The gold is in Doug's home office, along with the six watches that Bulls owner Jerry Reinsdorf gave him after each Bulls championship. As it turns out, Collins is not the only one who remembers. The Bulls fired him, but in 2008 they nearly rehired him. (He and Reinsdorf decided not to risk their friendship by working together again.) The Pistons fired him, but in 2009 they nearly hired him again. Jordan supposedly tired of Collins's overbearing ways, but in 2001 he hired Collins to coach him in Washington. Now the 76ers, Collins's old team, gave him a four-year contract to revitalize the franchise.
"I honestly believe there is something far greater than basketball that brought me back here," he says. "I don't know what it is yet."

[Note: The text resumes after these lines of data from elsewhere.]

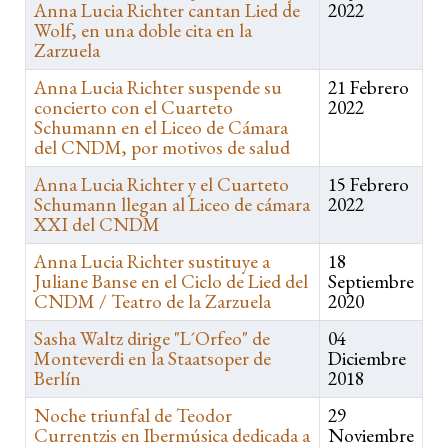
Anna Lucia Richter cantan Lied de
2022
Wolf, en una doble cita en la
Zarzuela
Anna Lucia Richter suspende su
21 Febrero
concierto con el Cuarteto
2022
Schumann en el Liceo de Cámara
del CNDM, por motivos de salud
Anna Lucia Richter y el Cuarteto
15 Febrero
Schumann llegan al Liceo de cámara
2022
XXI del CNDM
Anna Lucia Richter sustituye a
18
Juliane Banse en el Ciclo de Lied del
Septiembre
CNDM / Teatro de la Zarzuela
2020
Sasha Waltz dirige "L´Orfeo" de
04
Monteverdi en la Staatsoper de
Diciembre
Berlín
2018
Noche triunfal de Teodor
29
Currentzis en Ibermúsica dedicada a
Noviembre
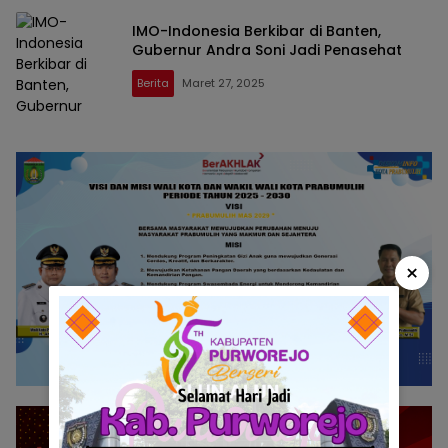
IMO-Indonesia Berkibar di Banten,
Gubernur Andra Soni Jadi Penasehat
Berita
Maret 27, 2025
×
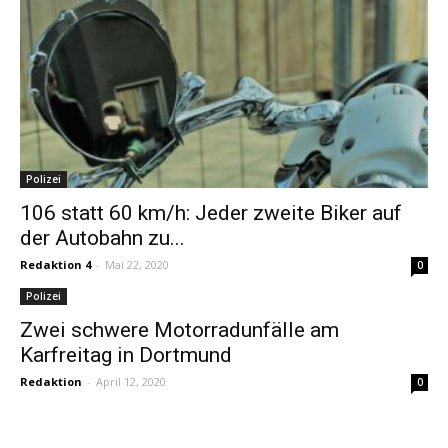
Polizei
106 statt 60 km/h: Jeder zweite Biker auf
der Autobahn zu...
Redaktion 4
-
Mai 22, 2020
0
Polizei
Zwei schwere Motorradunfälle am
Karfreitag in Dortmund
Redaktion
-
April 12, 2020
0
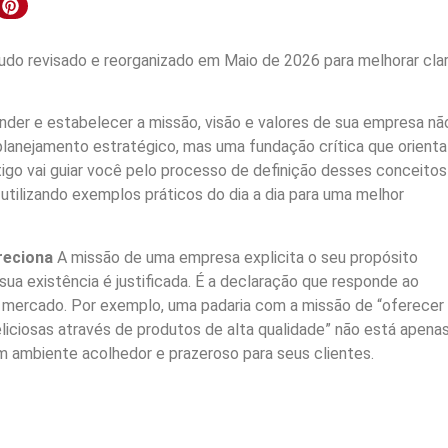
do revisado e reorganizado em Maio de 2026 para melhorar clar
der e estabelecer a missão, visão e valores de sua empresa nã
lanejamento estratégico, mas uma fundação crítica que orienta
rtigo vai guiar você pelo processo de definição desses conceitos
 utilizando exemplos práticos do dia a dia para uma melhor
reciona
A missão de uma empresa explicita o seu propósito
sua existência é justificada. É a declaração que responde ao
 mercado. Por exemplo, uma padaria com a missão de “oferecer
liciosas através de produtos de alta qualidade” não está apena
m ambiente acolhedor e prazeroso para seus clientes.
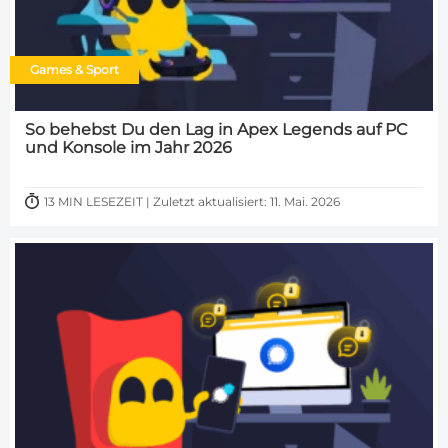
Games & Sport
So behebst Du den Lag in Apex Legends auf PC
und Konsole im Jahr 2026
13 MIN LESEZEIT | Zuletzt aktualisiert: 11. Mai. 2026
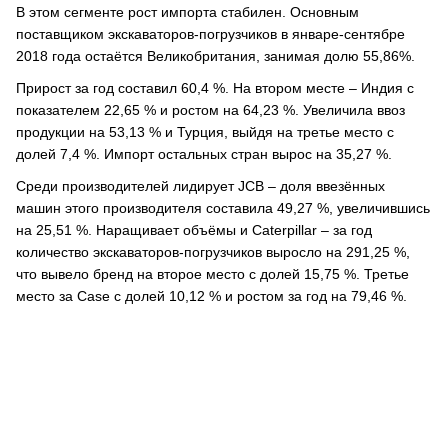
В этом сегменте рост импорта стабилен. Основным
поставщиком экскаваторов-погрузчиков в январе-сентябре
2018 года остаётся Великобритания, занимая долю 55,86%.
Прирост за год составил 60,4 %. На втором месте – Индия с
показателем 22,65 % и ростом на 64,23 %. Увеличила ввоз
продукции на 53,13 % и Турция, выйдя на третье место с
долей 7,4 %. Импорт остальных стран вырос на 35,27 %.
Среди производителей лидирует JCB – доля ввезённых
машин этого производителя составила 49,27 %, увеличившись
на 25,51 %. Наращивает объёмы и Caterpillar – за год
количество экскаваторов-погрузчиков выросло на 291,25 %,
что вывело бренд на второе место с долей 15,75 %. Третье
место за Case с долей 10,12 % и ростом за год на 79,46 %.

Maybe it's the chance to live near his daughter and her husband and two sons. Maybe he is supposed to reconnect with the city where he played.
Maybe he is there to watch his young 76ers lead the Heat for most of a Friday night in late March, only to lose to a more talented team.
Or maybe the answer came when Philadelphia started 3--13. It was a brutal stretch, as Collins would be the first to tell you. There was a loss to the Thunder: "We're within three. We give up a lob to [Russell] Westbrook with one second on the shot clock, with 2½ minutes to go in the game." To the Wizards: "We give up a three, and they go ahead and beat us in overtime." To Washington again: "We're up three, miss two free throws, we foul them shooting a half-court three, they make all three, we lose in overtime." To the Raptors: "It's a tie game, [Andrea] Bargnani scores to put 'em up two. We go dead in the water and can't score."
Down in Durham, N.C., Chris was thinking, "Man, I don't know how much of this he'll be able to take." But in Philadelphia, Doug decided the 76ers were playing winning basketball. They just weren't winning. He slept well.